**What this task involves**
Present every line of the listing below as a numbered list, skipping blank lines and leaving the pictures out of your answer.

**Data supplied**

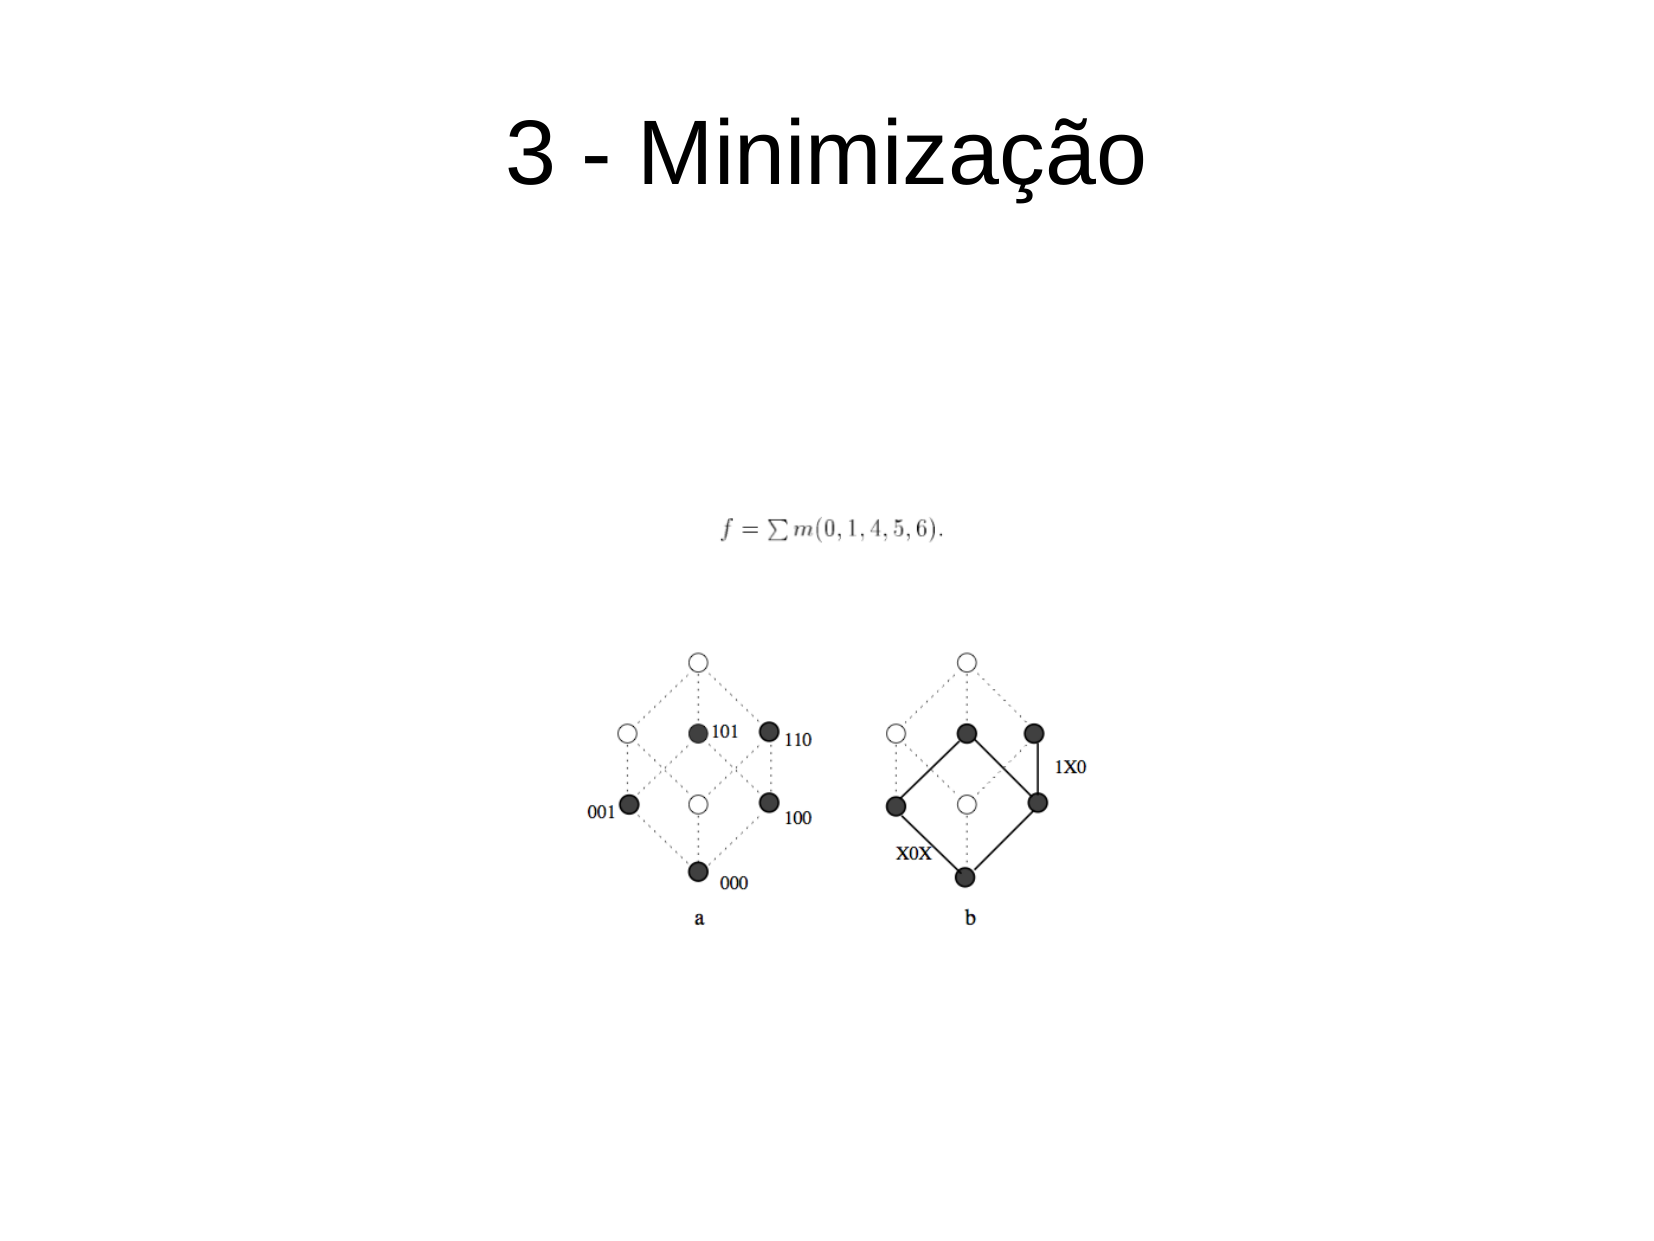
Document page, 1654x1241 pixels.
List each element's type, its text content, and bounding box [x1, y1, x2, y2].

title 3 - Minimização [82, 49, 1571, 257]
picture [556, 617, 1123, 945]
picture [708, 500, 961, 556]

**Expected answer**
1. Document page, 1654x1241 pixels.
2. List each element's type, its text content, and bounding box [x1, y1, x2, y2].
3. title 3 - Minimização [82, 49, 1571, 257]
4. picture [556, 617, 1123, 945]
5. picture [708, 500, 961, 556]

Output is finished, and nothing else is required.